The problem: If a line includes "strong", copy it out of the entries.

Supplied records:
= = = = =

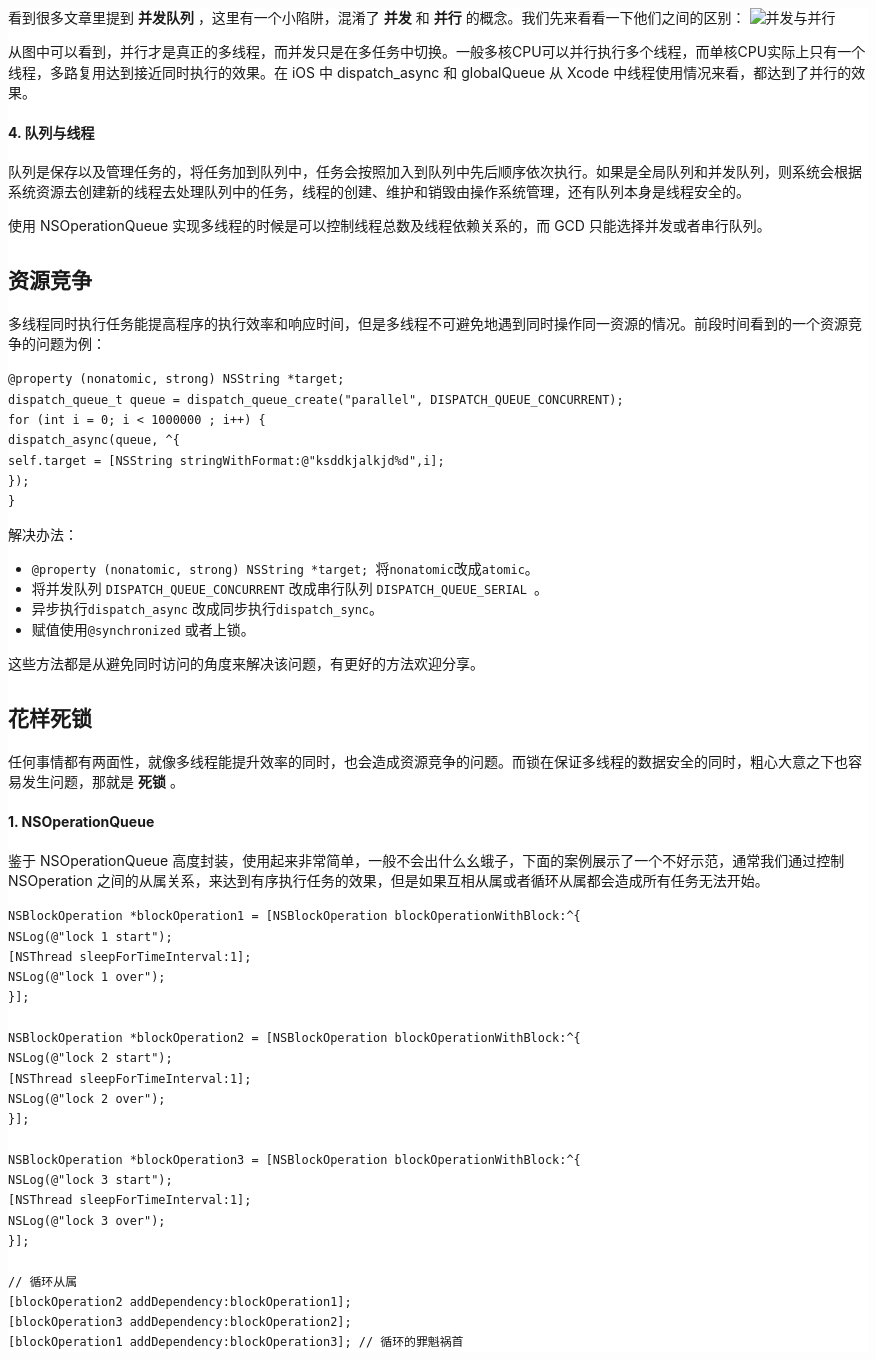 看到很多文章里提到 **并发队列** ，这里有一个小陷阱，混淆了 **并发** 和 **并行** 的概念。我们先来看看一下他们之间的区别：
![并发与并行](http://upload-images.jianshu.io/upload_images/1319710-74931f97577ac9a8.jpg?imageMogr2/auto-orient/strip%7CimageView2/2/w/1240)

从图中可以看到，并行才是真正的多线程，而并发只是在多任务中切换。一般多核CPU可以并行执行多个线程，而单核CPU实际上只有一个线程，多路复用达到接近同时执行的效果。在 iOS 中 dispatch_async 和 globalQueue 从 Xcode 中线程使用情况来看，都达到了并行的效果。


#### 4. 队列与线程

队列是保存以及管理任务的，将任务加到队列中，任务会按照加入到队列中先后顺序依次执行。如果是全局队列和并发队列，则系统会根据系统资源去创建新的线程去处理队列中的任务，线程的创建、维护和销毁由操作系统管理，还有队列本身是线程安全的。

使用 NSOperationQueue 实现多线程的时候是可以控制线程总数及线程依赖关系的，而 GCD 只能选择并发或者串行队列。

## 资源竞争
多线程同时执行任务能提高程序的执行效率和响应时间，但是多线程不可避免地遇到同时操作同一资源的情况。前段时间看到的一个资源竞争的问题为例：
```
@property (nonatomic, strong) NSString *target; 
dispatch_queue_t queue = dispatch_queue_create("parallel", DISPATCH_QUEUE_CONCURRENT);
for (int i = 0; i < 1000000 ; i++) { 
dispatch_async(queue, ^{ 
self.target = [NSString stringWithFormat:@"ksddkjalkjd%d",i]; 
}); 
}
```

解决办法：

- ``@property (nonatomic, strong) NSString *target; ``将``nonatomic``改成``atomic``。
- 将并发队列 ``DISPATCH_QUEUE_CONCURRENT`` 改成串行队列 ``DISPATCH_QUEUE_SERIAL ``。
- 异步执行``dispatch_async`` 改成同步执行``dispatch_sync``。
- 赋值使用``@synchronized`` 或者上锁。

这些方法都是从避免同时访问的角度来解决该问题，有更好的方法欢迎分享。

## 花样死锁

任何事情都有两面性，就像多线程能提升效率的同时，也会造成资源竞争的问题。而锁在保证多线程的数据安全的同时，粗心大意之下也容易发生问题，那就是 **死锁** 。

#### 1. NSOperationQueue

鉴于 NSOperationQueue 高度封装，使用起来非常简单，一般不会出什么幺蛾子，下面的案例展示了一个不好示范，通常我们通过控制 NSOperation 之间的从属关系，来达到有序执行任务的效果，但是如果互相从属或者循环从属都会造成所有任务无法开始。
```
NSBlockOperation *blockOperation1 = [NSBlockOperation blockOperationWithBlock:^{
NSLog(@"lock 1 start");
[NSThread sleepForTimeInterval:1];
NSLog(@"lock 1 over");
}];

NSBlockOperation *blockOperation2 = [NSBlockOperation blockOperationWithBlock:^{
NSLog(@"lock 2 start");
[NSThread sleepForTimeInterval:1];
NSLog(@"lock 2 over");
}];

NSBlockOperation *blockOperation3 = [NSBlockOperation blockOperationWithBlock:^{
NSLog(@"lock 3 start");
[NSThread sleepForTimeInterval:1];
NSLog(@"lock 3 over");
}];

// 循环从属
[blockOperation2 addDependency:blockOperation1];
[blockOperation3 addDependency:blockOperation2];
[blockOperation1 addDependency:blockOperation3]; // 循环的罪魁祸首
```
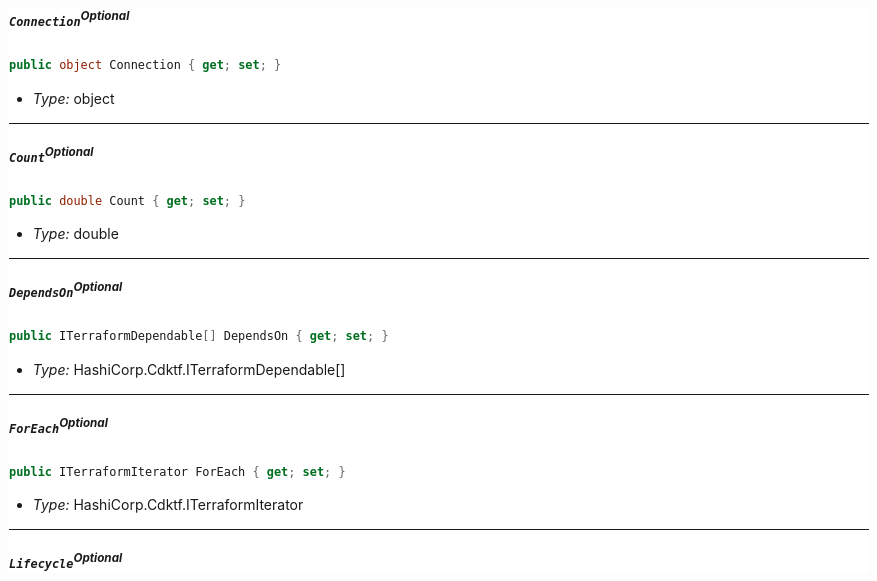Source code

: 
##### `Connection`<sup>Optional</sup> <a name="Connection" id="@cdktf/provider-opentelekomcloud.dataOpentelekomcloudIdentityAuthScopeV3.DataOpentelekomcloudIdentityAuthScopeV3Config.property.connection"></a>

```csharp
public object Connection { get; set; }
```

- *Type:* object

---

##### `Count`<sup>Optional</sup> <a name="Count" id="@cdktf/provider-opentelekomcloud.dataOpentelekomcloudIdentityAuthScopeV3.DataOpentelekomcloudIdentityAuthScopeV3Config.property.count"></a>

```csharp
public double Count { get; set; }
```

- *Type:* double

---

##### `DependsOn`<sup>Optional</sup> <a name="DependsOn" id="@cdktf/provider-opentelekomcloud.dataOpentelekomcloudIdentityAuthScopeV3.DataOpentelekomcloudIdentityAuthScopeV3Config.property.dependsOn"></a>

```csharp
public ITerraformDependable[] DependsOn { get; set; }
```

- *Type:* HashiCorp.Cdktf.ITerraformDependable[]

---

##### `ForEach`<sup>Optional</sup> <a name="ForEach" id="@cdktf/provider-opentelekomcloud.dataOpentelekomcloudIdentityAuthScopeV3.DataOpentelekomcloudIdentityAuthScopeV3Config.property.forEach"></a>

```csharp
public ITerraformIterator ForEach { get; set; }
```

- *Type:* HashiCorp.Cdktf.ITerraformIterator

---

##### `Lifecycle`<sup>Optional</sup> <a name="Lifecycle" id="@cdktf/provider-opentelekomcloud.dataOpentelekomcloudIdentityAuthScopeV3.DataOpentelekomcloudIdentityAuthScopeV3Config.property.lifecycle"></a>
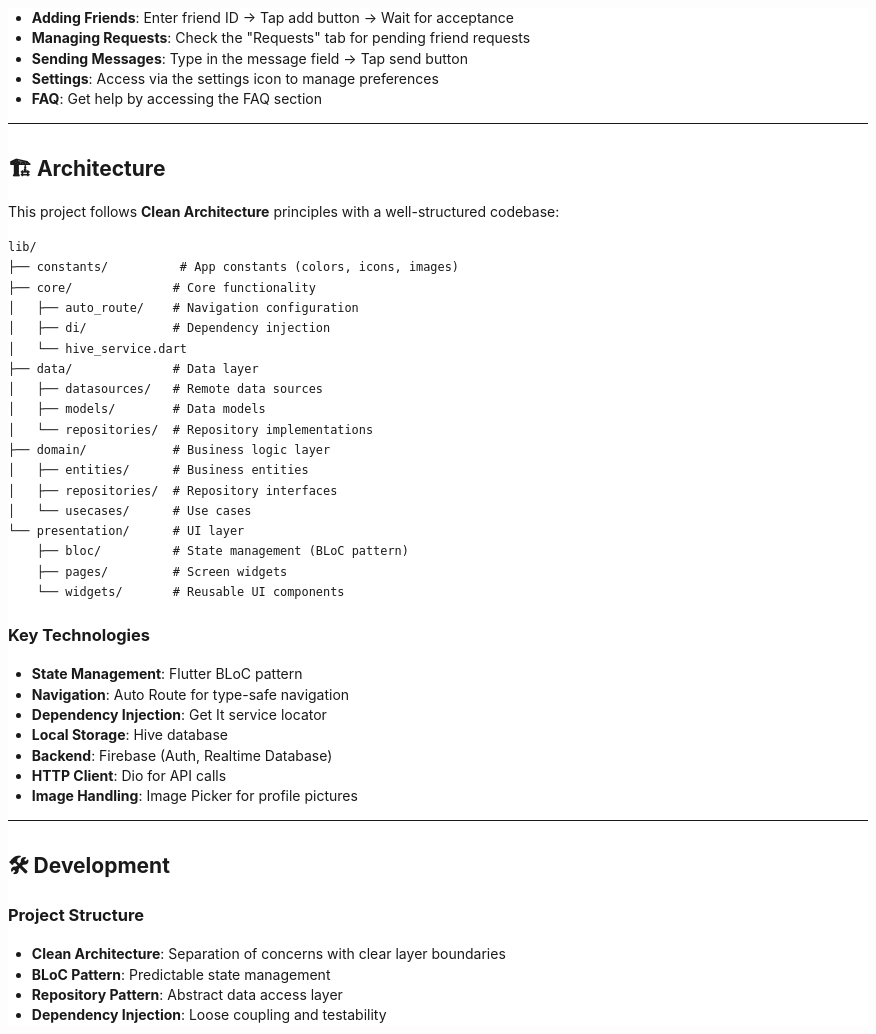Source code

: - **Adding Friends**: Enter friend ID → Tap add button → Wait for acceptance
- **Managing Requests**: Check the "Requests" tab for pending friend requests
- **Sending Messages**: Type in the message field → Tap send button
- **Settings**: Access via the settings icon to manage preferences
- **FAQ**: Get help by accessing the FAQ section

---

## 🏗️ Architecture

This project follows **Clean Architecture** principles with a well-structured codebase:

```
lib/
├── constants/          # App constants (colors, icons, images)
├── core/              # Core functionality
│   ├── auto_route/    # Navigation configuration
│   ├── di/            # Dependency injection
│   └── hive_service.dart
├── data/              # Data layer
│   ├── datasources/   # Remote data sources
│   ├── models/        # Data models
│   └── repositories/  # Repository implementations
├── domain/            # Business logic layer
│   ├── entities/      # Business entities
│   ├── repositories/  # Repository interfaces
│   └── usecases/      # Use cases
└── presentation/      # UI layer
    ├── bloc/          # State management (BLoC pattern)
    ├── pages/         # Screen widgets
    └── widgets/       # Reusable UI components
```

### Key Technologies

- **State Management**: Flutter BLoC pattern
- **Navigation**: Auto Route for type-safe navigation
- **Dependency Injection**: Get It service locator
- **Local Storage**: Hive database
- **Backend**: Firebase (Auth, Realtime Database)
- **HTTP Client**: Dio for API calls
- **Image Handling**: Image Picker for profile pictures

---

## 🛠️ Development

### Project Structure

- **Clean Architecture**: Separation of concerns with clear layer boundaries
- **BLoC Pattern**: Predictable state management
- **Repository Pattern**: Abstract data access layer
- **Dependency Injection**: Loose coupling and testability
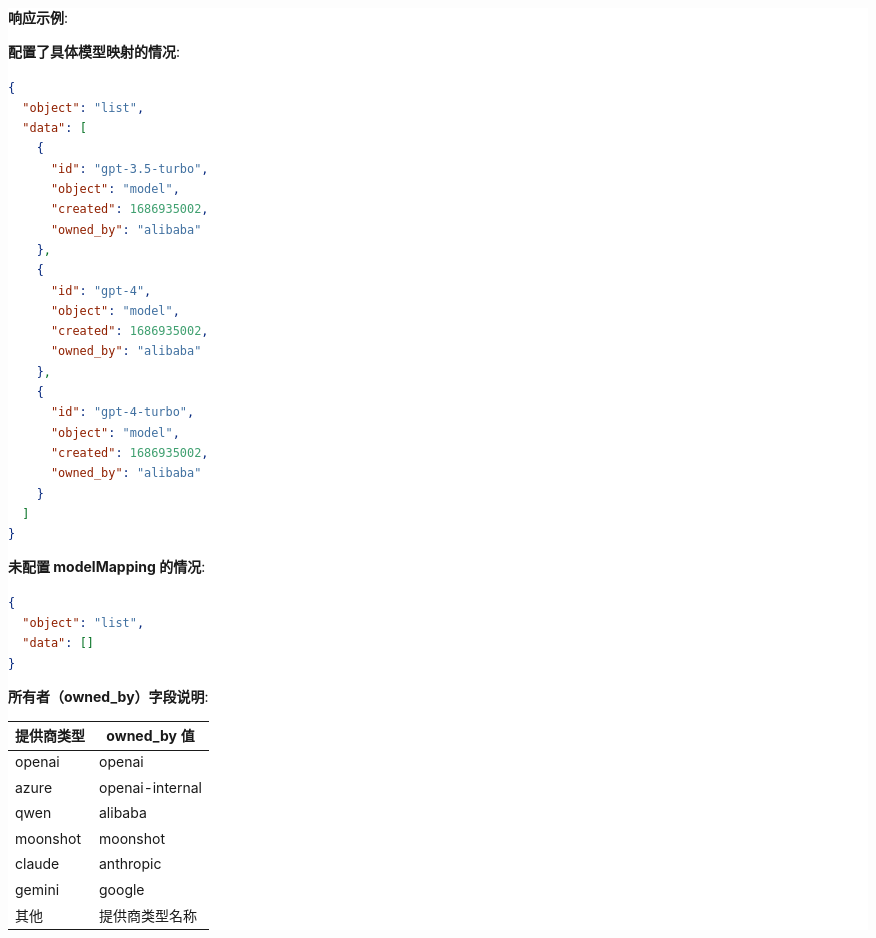 **响应示例**:

**配置了具体模型映射的情况**:
```json
{
  "object": "list",
  "data": [
    {
      "id": "gpt-3.5-turbo",
      "object": "model",
      "created": 1686935002,
      "owned_by": "alibaba"
    },
    {
      "id": "gpt-4",
      "object": "model",
      "created": 1686935002,
      "owned_by": "alibaba"
    },
    {
      "id": "gpt-4-turbo",
      "object": "model",
      "created": 1686935002,
      "owned_by": "alibaba"
    }
  ]
}
```

**未配置 modelMapping 的情况**:
```json
{
  "object": "list",
  "data": []
}
```

**所有者（owned_by）字段说明**:

| 提供商类型 | owned_by 值 |
|----------|-------------|
| openai | openai |
| azure | openai-internal |
| qwen | alibaba |
| moonshot | moonshot |
| claude | anthropic |
| gemini | google |
| 其他 | 提供商类型名称 |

= = = = =

Final answer:
@property (nonatomic, strong) NSString *target; 
- ``@property (nonatomic, strong) NSString *target; ``将``nonatomic``改成``atomic``。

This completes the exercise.